The marginals of the relative risks are in the list res$marginals.fitted.values
, and the marginal corresponding to the first county is res$marginals.fitted.values[[1]]
.
In our example, we can calculate the probability that the relative risk of the first county exceeds 2, \(P(\theta_1 > 2)\), as follows:
marg <- res$marginals.fitted.values[[1]]
1 - inla.pmarginal(q = 2, marginal = marg)
## [1] 0.9985
To calculate the exceedance probabilities for all counties, we can use the sapply()

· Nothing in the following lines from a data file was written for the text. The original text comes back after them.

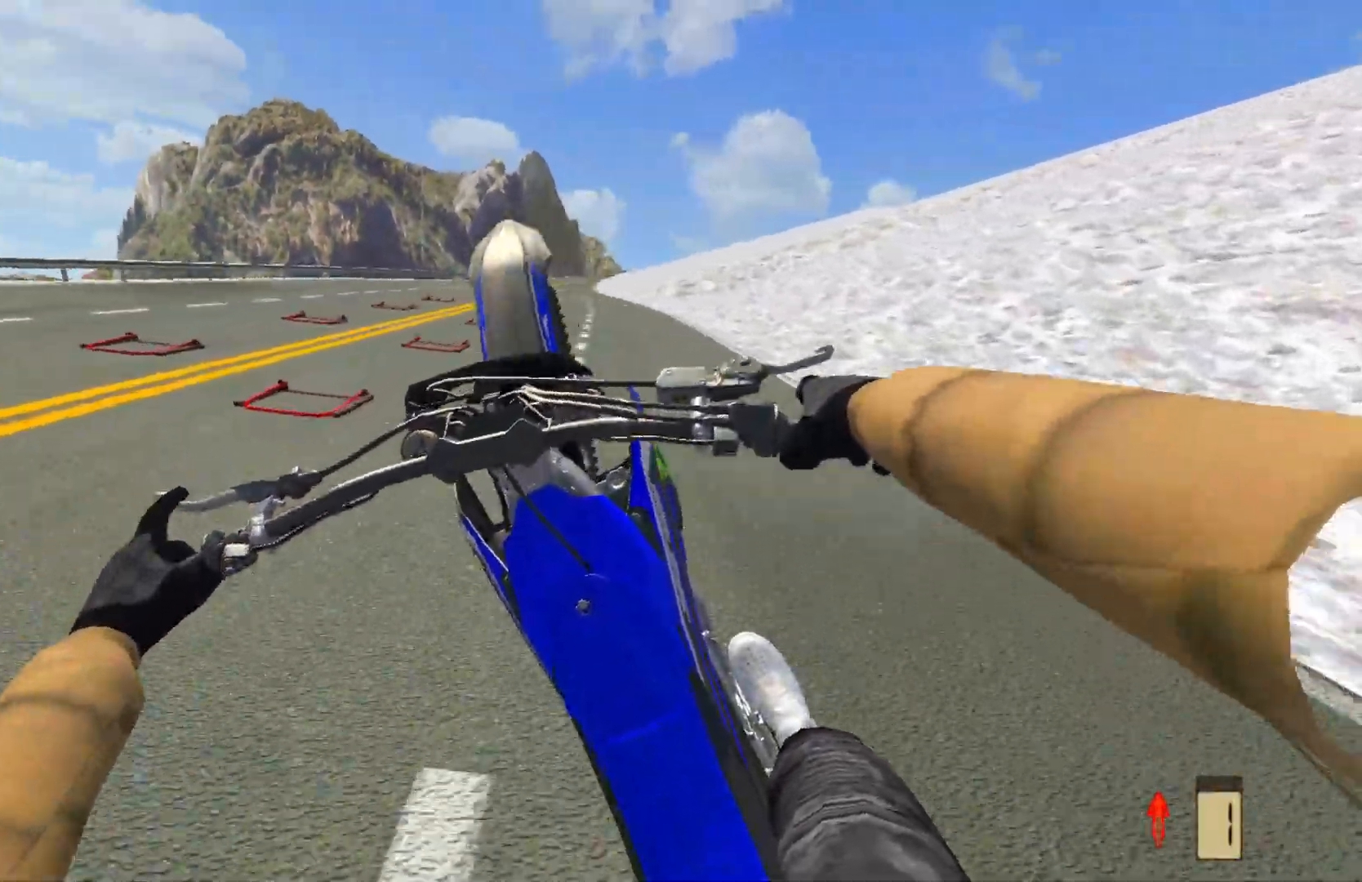
{"buttons": ["R2"], "left_stick": "up-right", "right_stick": "center", "events": [[283, "left_stick", "up-right"]]}
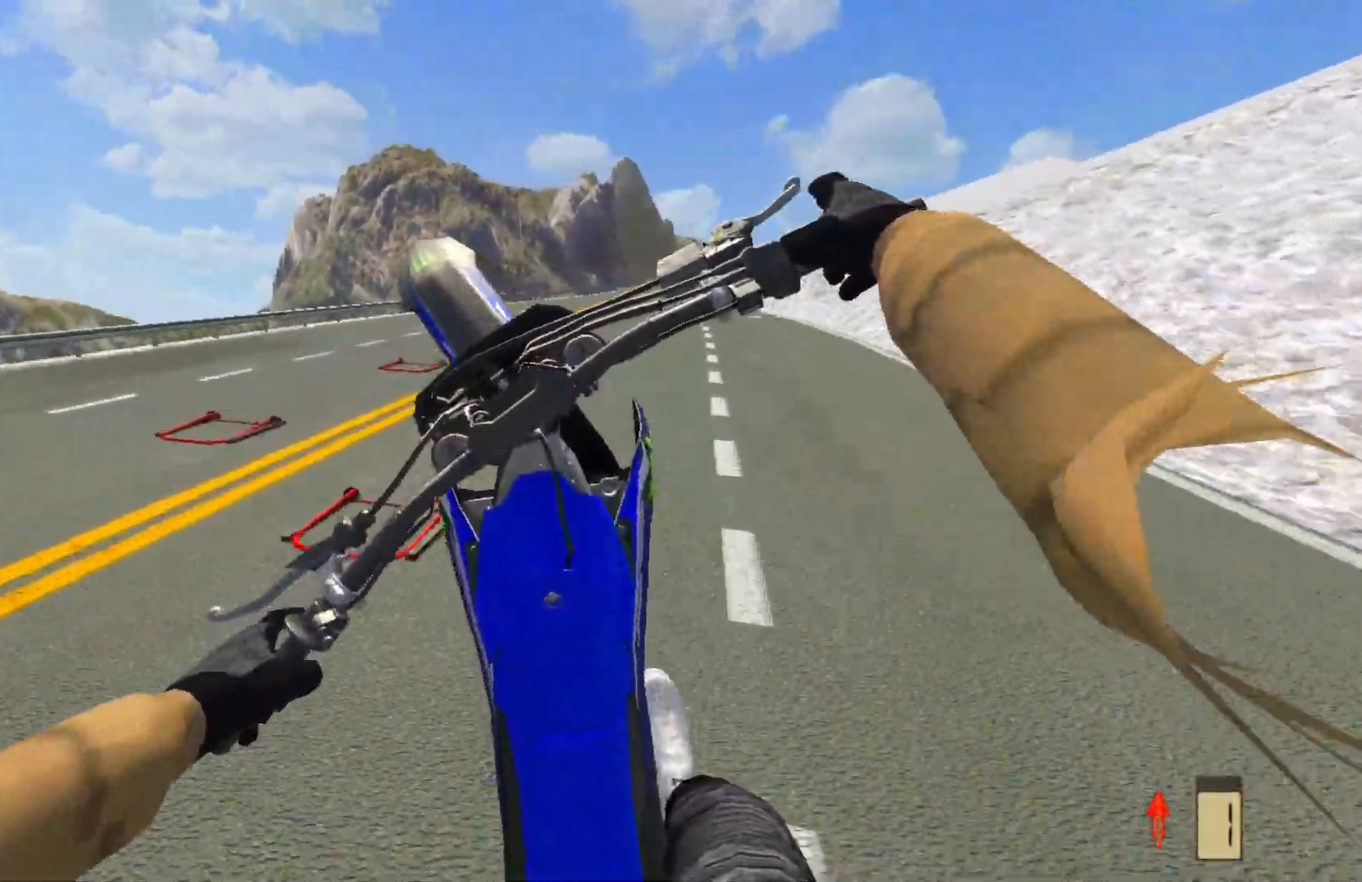
{"buttons": ["R2"], "left_stick": "right", "right_stick": "center", "events": [[17, "left_stick", "right"]]}
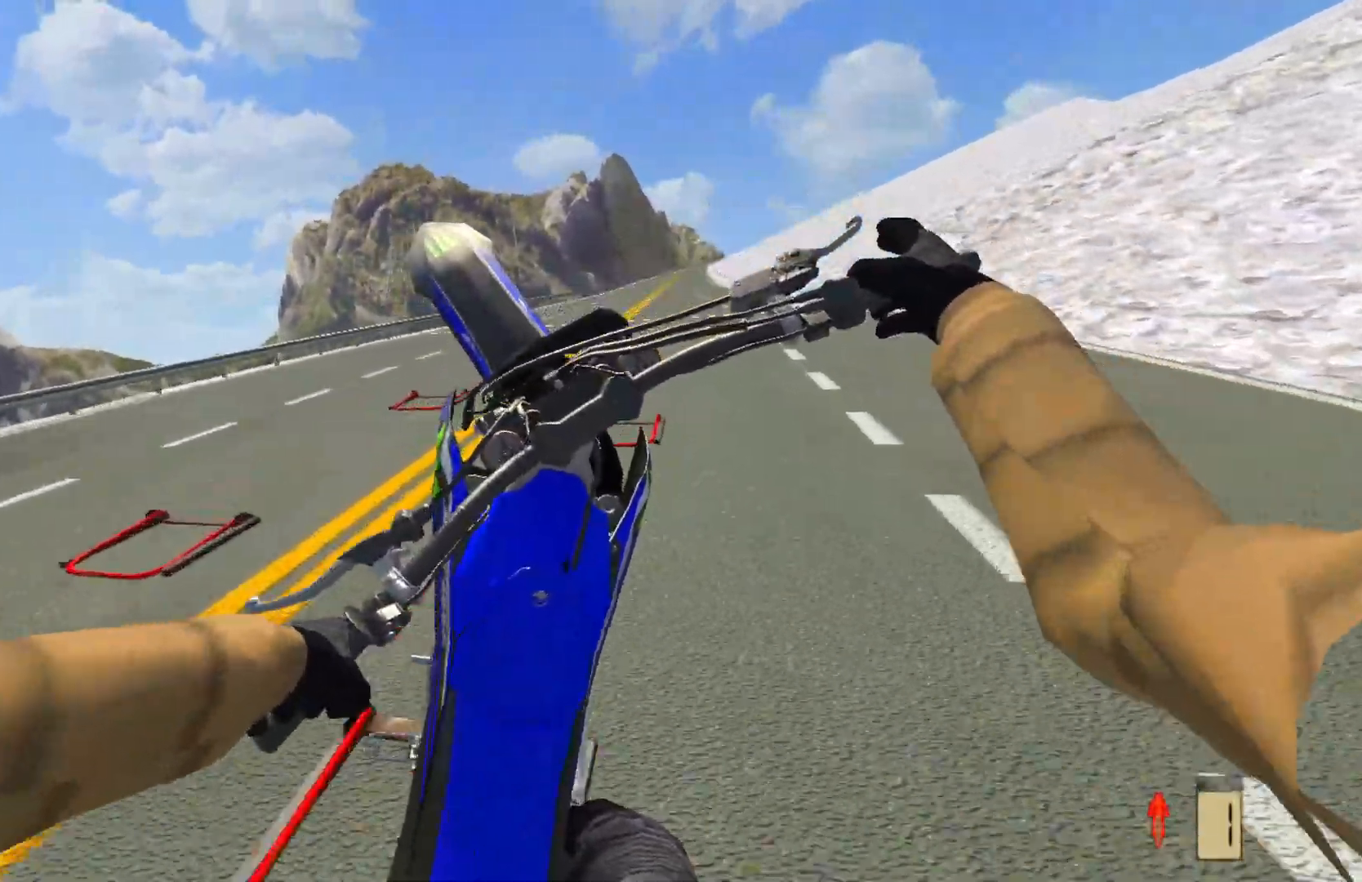
{"buttons": ["R2"], "left_stick": "up-right", "right_stick": "center", "events": [[450, "left_stick", "up-right"]]}
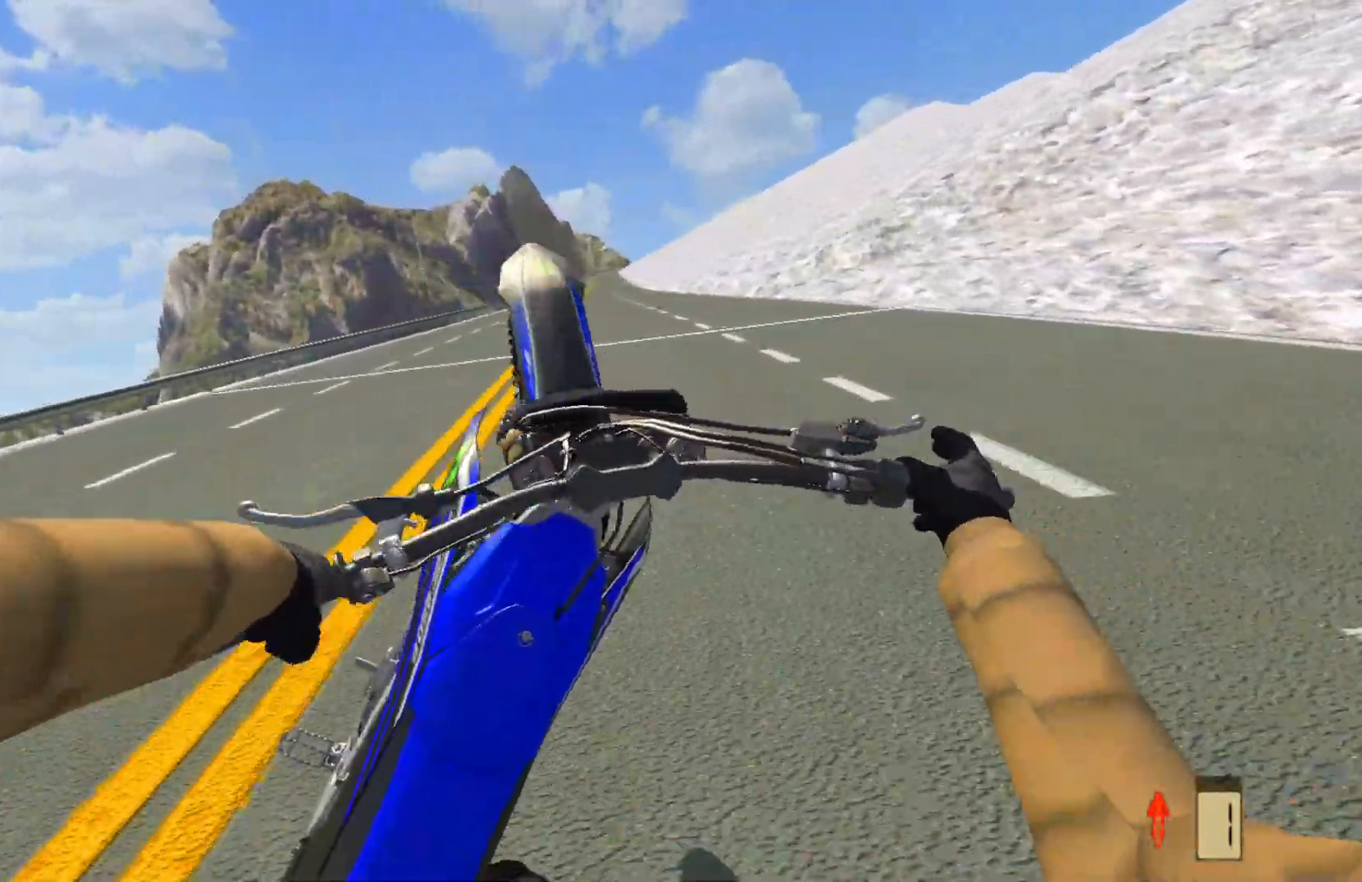
{"buttons": ["R2"], "left_stick": "up-left", "right_stick": "center", "events": [[217, "left_stick", "up"], [417, "left_stick", "up-left"]]}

function passing as arguments the list with the marginals of all counties (res$marginals.fitted.values
), and the function to calculate the exceedance probabilities (1- inla.pmarginal()
).
sapply()
returns a vector of the same length as the list res$marginals.fitted.values
with values equal to the result of applying the function 1- inla.pmarginal()
to each of the elements of the list of marginals.
exc <- sapply(res$marginals.fitted.values,
FUN = function(marg){1 - inla.pmarginal(q = 2, marginal = marg)})
Then we can add the exceedance probabilities to the map
and create a map of the exceedance probabilities with leaflet.
map$exc <- exc
pal <- colorNumeric(palette = "YlOrRd", domain = map$exc)
labels <- sprintf("<strong> %s </strong> <br/>
Observed: %s <br/> Expected: %s <br/>
AFF: %s <br/> SIR: %s <br/> RR: %s (%s, %s) <br/> P(RR>2): %s",
map$county, map$Y, round(map$E, 2),
map$AFF, round(map$SIR, 2), round(map$RR, 2),
round(map$LL, 2), round(map$UL, 2), round(map$exc, 2)
) %>% lapply(htmltools::HTML)
lexc <- leaflet(map) %>%
addTiles() %>%
addPolygons(
color = "grey", weight = 1, fillColor = ~ pal(exc),
fillOpacity = 0.5,
highlightOptions = highlightOptions(weight = 4),
label = labels,
labelOptions = labelOptions(
style =
list(
"font-weight" = "normal",
padding = "3px 8px"
),
textsize = "15px", direction = "auto"
)
) %>%
addLegend(
pal = pal, values = ~exc, opacity = 0.5, title = "P(RR>2)",
position = "bottomright"
)
lexc
FIGURE 6.6: Interactive map of exceedance probabilities in Scotland counties created with leaflet.
Figure 6.6 shows the map of the exceedance probabilities. This map provides evidence of excess risk within individual areas. In areas with probabilities close to 1, it is very likely that the relative risk exceeds 2, and areas with probabilities close to 0 correspond to areas where it is very unlikely that the relative risk exceeds 2. Areas with probabilities around 0.5 have the highest uncertainty, and correspond to areas where the relative risk is below or above 2 with equal probability. We observe that the counties in the north of Scotland are the counties where it is most likely that relative risk exceeds 2.